● Exercise instructions
Please take the records that follow and repeat exactly the lines starting with the line with "index dip: (731, 1178)" and going on through the line with "pinky tip: (911, 1366)".

● Information supplied
========================================================================

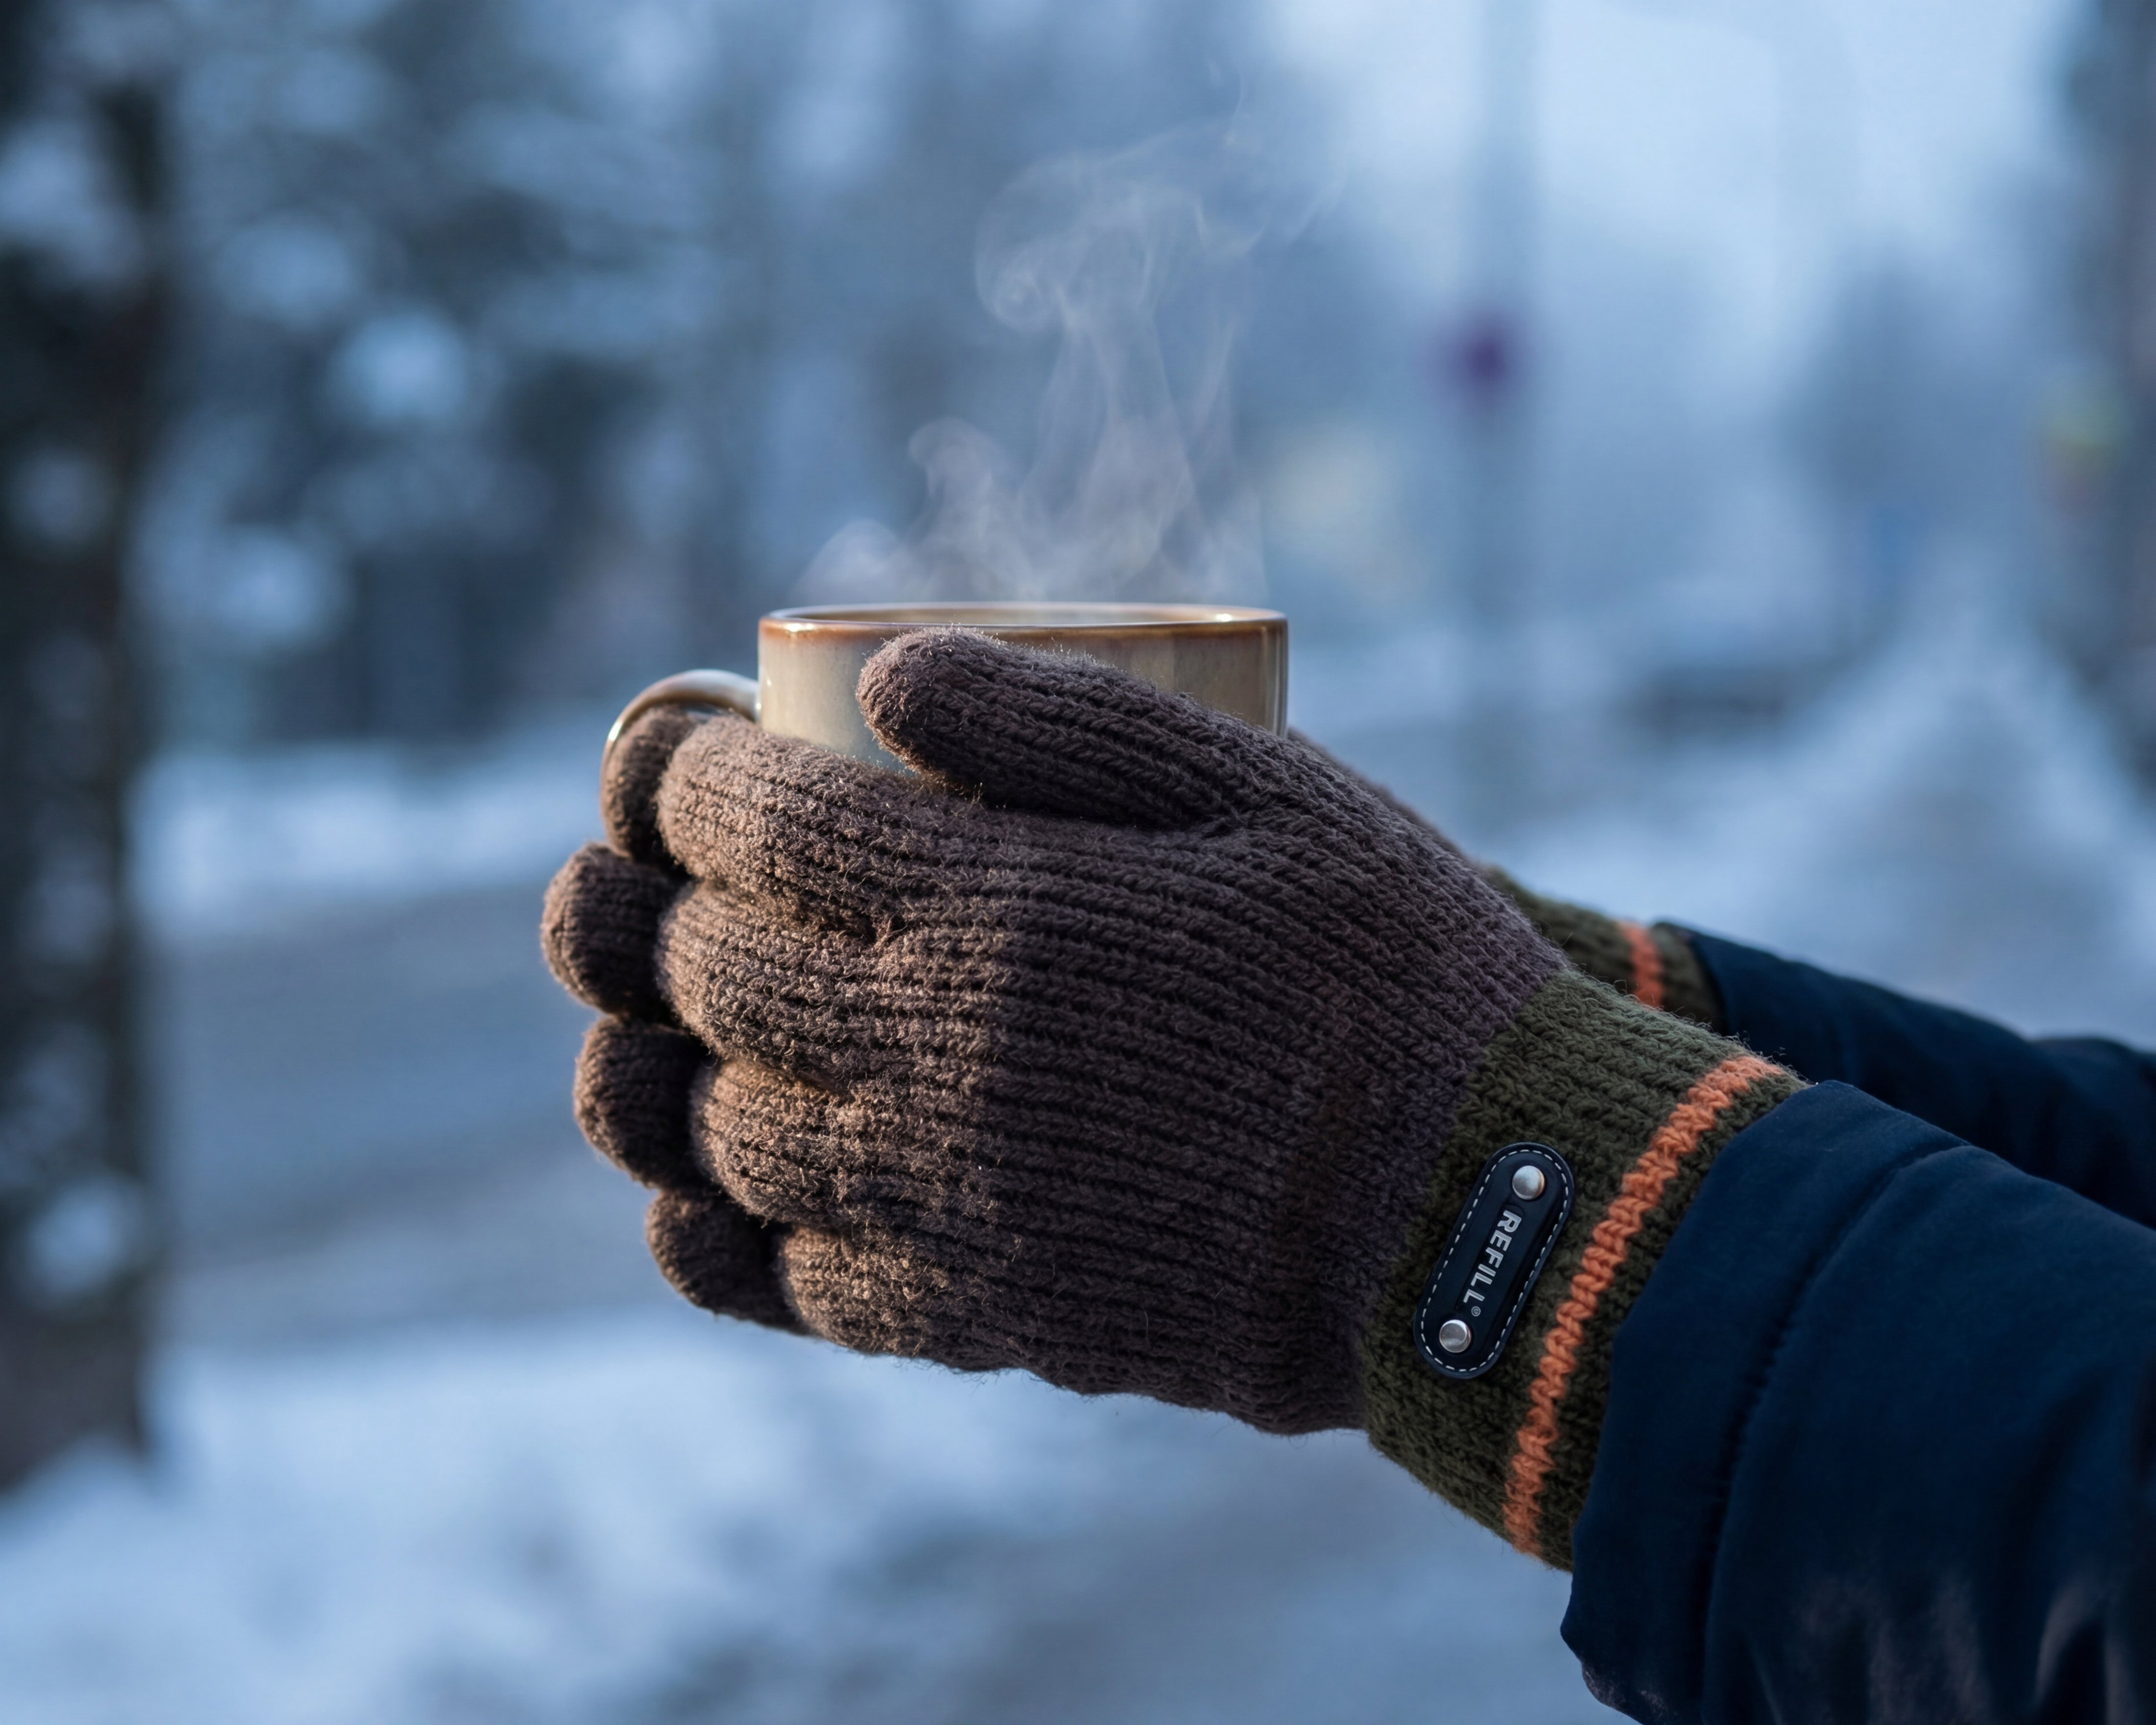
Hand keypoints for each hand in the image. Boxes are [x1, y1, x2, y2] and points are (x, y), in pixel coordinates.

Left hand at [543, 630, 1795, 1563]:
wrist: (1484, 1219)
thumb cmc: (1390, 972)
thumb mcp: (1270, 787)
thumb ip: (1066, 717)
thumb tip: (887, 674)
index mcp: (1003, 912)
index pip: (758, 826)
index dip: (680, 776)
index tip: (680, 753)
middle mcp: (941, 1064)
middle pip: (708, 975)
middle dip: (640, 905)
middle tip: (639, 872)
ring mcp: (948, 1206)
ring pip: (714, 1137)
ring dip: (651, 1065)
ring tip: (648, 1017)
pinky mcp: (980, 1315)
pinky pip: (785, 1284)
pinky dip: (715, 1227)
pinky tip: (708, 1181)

========================================================================

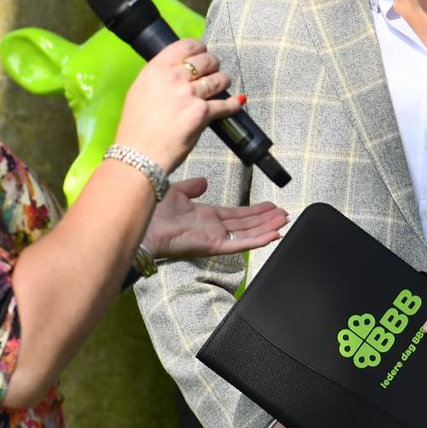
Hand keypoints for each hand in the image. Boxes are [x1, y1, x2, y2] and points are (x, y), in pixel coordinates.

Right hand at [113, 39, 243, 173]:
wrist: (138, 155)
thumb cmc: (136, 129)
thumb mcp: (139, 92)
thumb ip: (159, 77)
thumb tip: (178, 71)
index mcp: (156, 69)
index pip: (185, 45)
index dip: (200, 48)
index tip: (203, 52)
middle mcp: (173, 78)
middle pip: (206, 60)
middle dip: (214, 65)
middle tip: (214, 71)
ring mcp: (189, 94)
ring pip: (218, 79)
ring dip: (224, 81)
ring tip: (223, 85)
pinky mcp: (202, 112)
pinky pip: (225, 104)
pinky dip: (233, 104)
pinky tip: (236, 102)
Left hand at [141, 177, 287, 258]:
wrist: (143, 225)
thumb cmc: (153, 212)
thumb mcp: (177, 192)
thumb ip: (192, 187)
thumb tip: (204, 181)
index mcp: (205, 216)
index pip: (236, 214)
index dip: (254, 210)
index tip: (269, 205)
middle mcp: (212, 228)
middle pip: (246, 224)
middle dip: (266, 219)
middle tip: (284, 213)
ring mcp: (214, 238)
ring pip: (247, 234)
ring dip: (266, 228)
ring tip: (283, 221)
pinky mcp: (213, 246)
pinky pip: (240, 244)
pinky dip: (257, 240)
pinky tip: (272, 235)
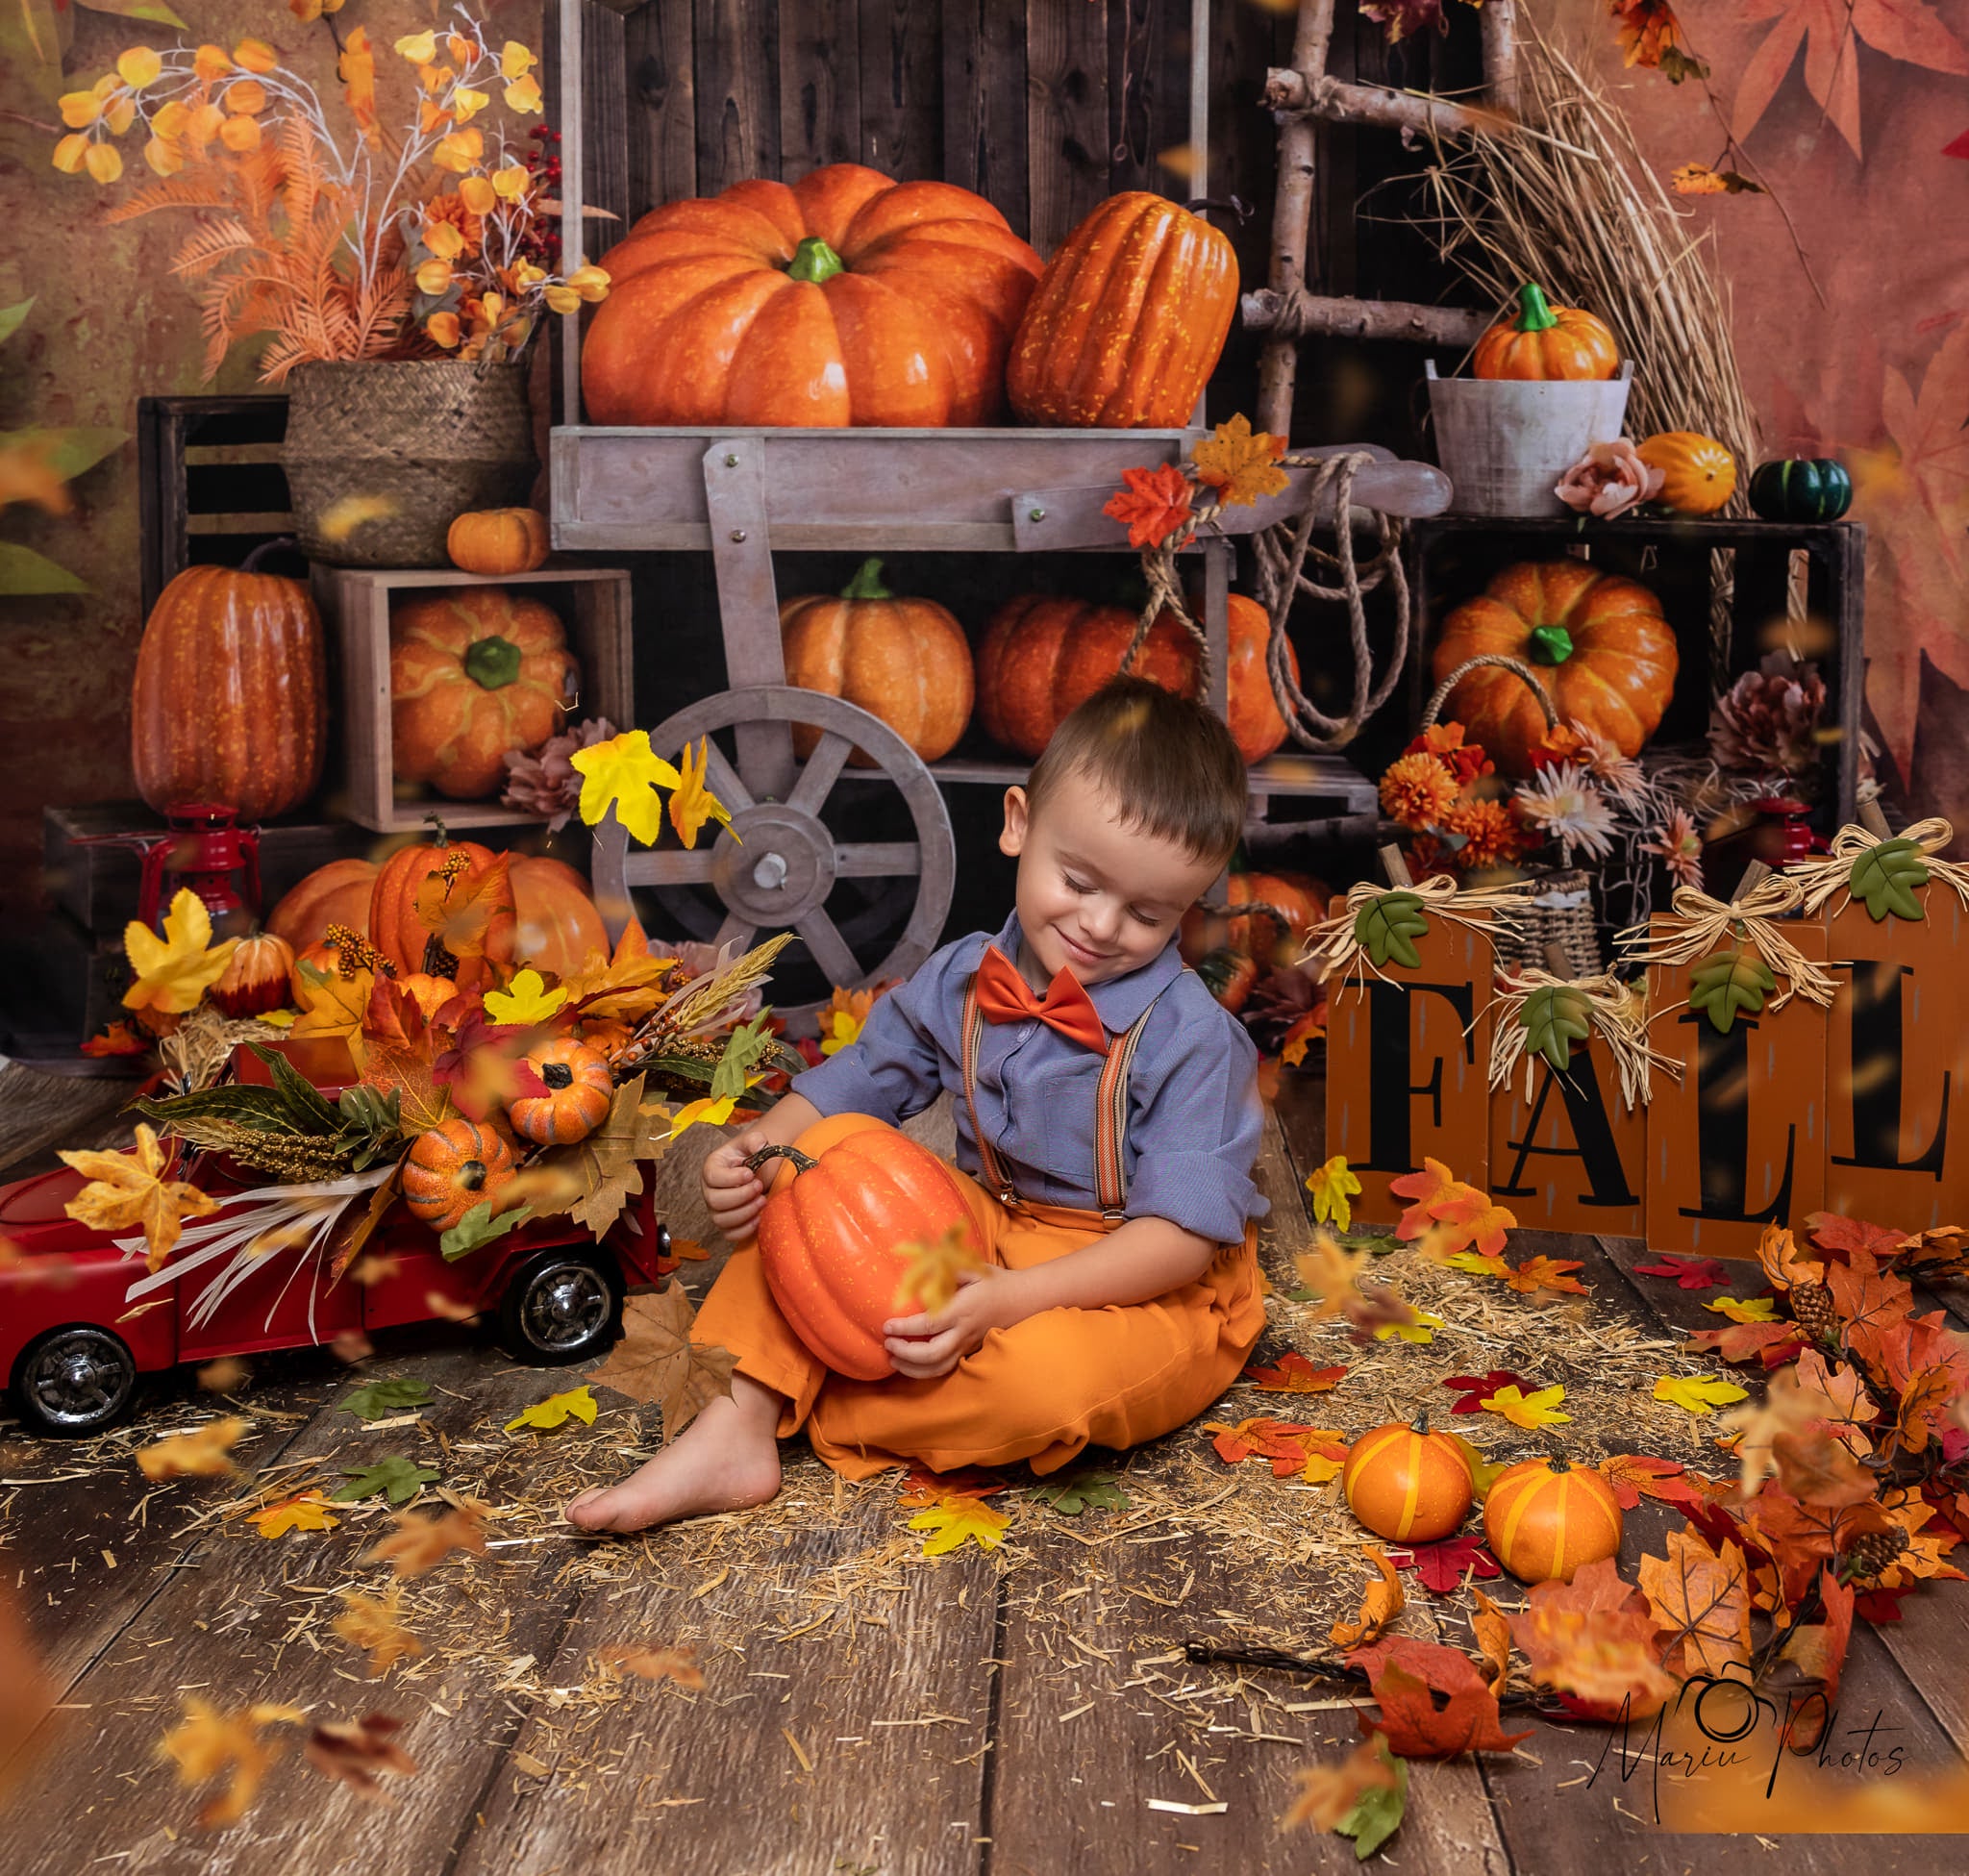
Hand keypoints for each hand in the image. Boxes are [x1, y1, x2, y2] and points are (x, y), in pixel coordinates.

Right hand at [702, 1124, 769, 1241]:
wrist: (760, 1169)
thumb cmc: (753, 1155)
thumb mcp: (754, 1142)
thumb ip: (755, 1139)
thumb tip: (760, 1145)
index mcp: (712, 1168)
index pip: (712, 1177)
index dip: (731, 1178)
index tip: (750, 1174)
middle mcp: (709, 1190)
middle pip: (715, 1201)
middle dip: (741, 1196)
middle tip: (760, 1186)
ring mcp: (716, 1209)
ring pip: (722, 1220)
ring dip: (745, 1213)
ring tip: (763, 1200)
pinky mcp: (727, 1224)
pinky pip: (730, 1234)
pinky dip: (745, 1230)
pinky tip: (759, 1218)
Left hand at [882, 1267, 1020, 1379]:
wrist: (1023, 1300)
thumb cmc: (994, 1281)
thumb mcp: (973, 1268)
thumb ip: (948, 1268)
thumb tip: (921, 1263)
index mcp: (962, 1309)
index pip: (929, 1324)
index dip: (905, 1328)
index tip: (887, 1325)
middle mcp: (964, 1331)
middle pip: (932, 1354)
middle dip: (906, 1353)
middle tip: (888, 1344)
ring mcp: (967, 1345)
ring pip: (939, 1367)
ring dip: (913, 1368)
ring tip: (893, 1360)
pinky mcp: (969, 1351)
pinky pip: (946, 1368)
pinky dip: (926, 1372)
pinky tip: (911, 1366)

========================================================================

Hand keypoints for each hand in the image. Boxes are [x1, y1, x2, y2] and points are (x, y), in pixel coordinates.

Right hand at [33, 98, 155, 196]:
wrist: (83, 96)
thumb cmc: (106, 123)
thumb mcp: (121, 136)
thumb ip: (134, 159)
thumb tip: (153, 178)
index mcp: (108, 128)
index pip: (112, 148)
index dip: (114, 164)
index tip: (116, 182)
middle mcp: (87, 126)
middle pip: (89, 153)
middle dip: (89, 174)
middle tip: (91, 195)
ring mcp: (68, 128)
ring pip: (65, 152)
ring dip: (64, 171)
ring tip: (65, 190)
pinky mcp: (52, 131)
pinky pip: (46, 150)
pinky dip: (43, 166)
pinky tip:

========================================================================

● Expected output
index dip: (731, 1178)
index tip: (750, 1174)
middle mcp: (709, 1190)
middle pip: (715, 1201)
middle dip: (741, 1196)
middle tip: (760, 1186)
ring mcp: (716, 1209)
ring pip: (722, 1220)
ring dip: (745, 1213)
ring tip: (763, 1200)
pinky mcp: (727, 1224)
pinky pip: (730, 1234)
pinky dip: (745, 1230)
pinky tip: (759, 1218)
Left hand at [882, 1267, 1020, 1379]:
wrist: (1023, 1300)
thumb cmc: (994, 1281)
thumb mcp: (973, 1268)
thumb ip: (948, 1268)
thumb tip: (921, 1263)
index mcp: (962, 1309)
index pip: (929, 1324)
index dip: (905, 1328)
index tip: (887, 1325)
middle mcp: (964, 1331)
middle pip: (932, 1354)
middle dip: (906, 1353)
middle tip: (888, 1344)
ring mcp: (967, 1345)
ring pip: (939, 1367)
ring dip: (913, 1368)
ring tip: (893, 1360)
pinky mcp: (969, 1351)
pinky pip: (946, 1368)
pinky dip: (926, 1372)
pinky tip: (911, 1366)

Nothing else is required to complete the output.